Arguably the first great library, that of Ashurbanipal, in the seventh century B.C.,
would look very much like the library which existed right up to the end of the 20th century,
but in the last 10 years or so,
libraries have faced unprecedented challenges and
unprecedented changes as digital information
and digital environments have encroached on what they do.
This lecture will give an introduction to how
that change is affecting organisations and institutions,
and we'll look at some of the challenges that face them.
My name is Derek Law,
and I've spent my career as a university librarian and a university manager,
as well as facing the reality of the challenges I shall be discussing,
I have also been a regular commentator at conferences and in print,
on how we must adapt to these new realities.
0:57
The first thing we need is debate,
although these emerging digital age library services may be important,
even critical in the present era,
there is no consensus on their significance to
the future academic library, or even on whether they
should remain as library functions carried out by librarians.

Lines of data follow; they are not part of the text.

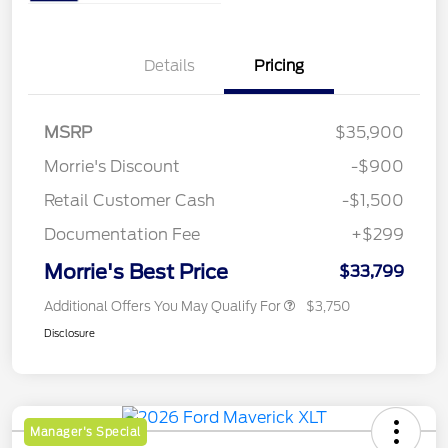
Details
Pricing
MSRP
$35,900
Morrie's Discount
-$900
Retail Customer Cash
-$1,500
Documentation Fee
+$299
Morrie's Best Price
$33,799
Additional Offers You May Qualify For
$3,750
Disclosure
Manager's Special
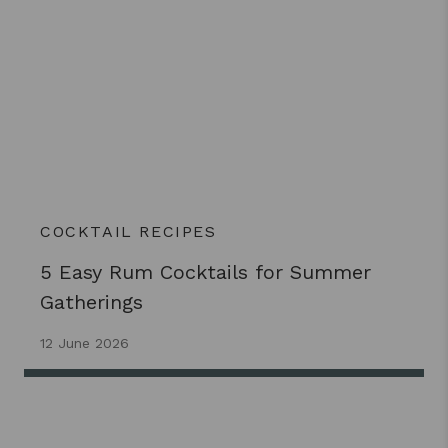
COCKTAIL RECIPES
5 Easy Rum Cocktails for Summer
Gatherings
12 June 2026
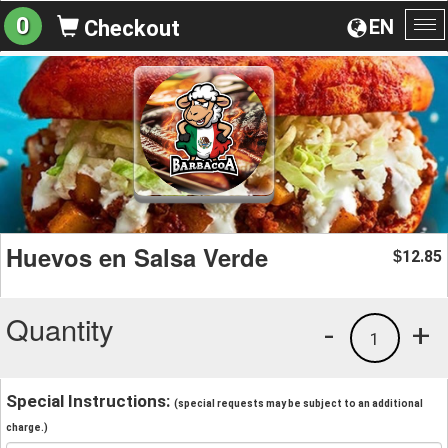
0
EN
Checkout
To
na
Huevos en Salsa Verde
12.85
$
Quantity
-
+
1
Special Instructions:
(special requests may be subject to an additional
charge.)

In addition, at this point,
the discussion of the future of the academic library has been limited to librarians
and hasn't widened - as it should - to involve the larger academic community.
As a consequence, neither academic librarians nor others in the academy,
have a crisp notion of where exactly academic libraries fit
in the emerging 21st century information panoply.
Because of the fundamental role that academic libraries have played in the past century,
it's tremendously difficult to imagine a college or a university without a library.
But considering the extraordinary pace with which knowledge is moving to the web,
it is equally difficult to imagine what
an academic library will be and do in another decade,
but that is precisely what every college and university should undertake to determine.
Given the implications of the outcome,
this is not an agenda that librarians can or should accomplish alone.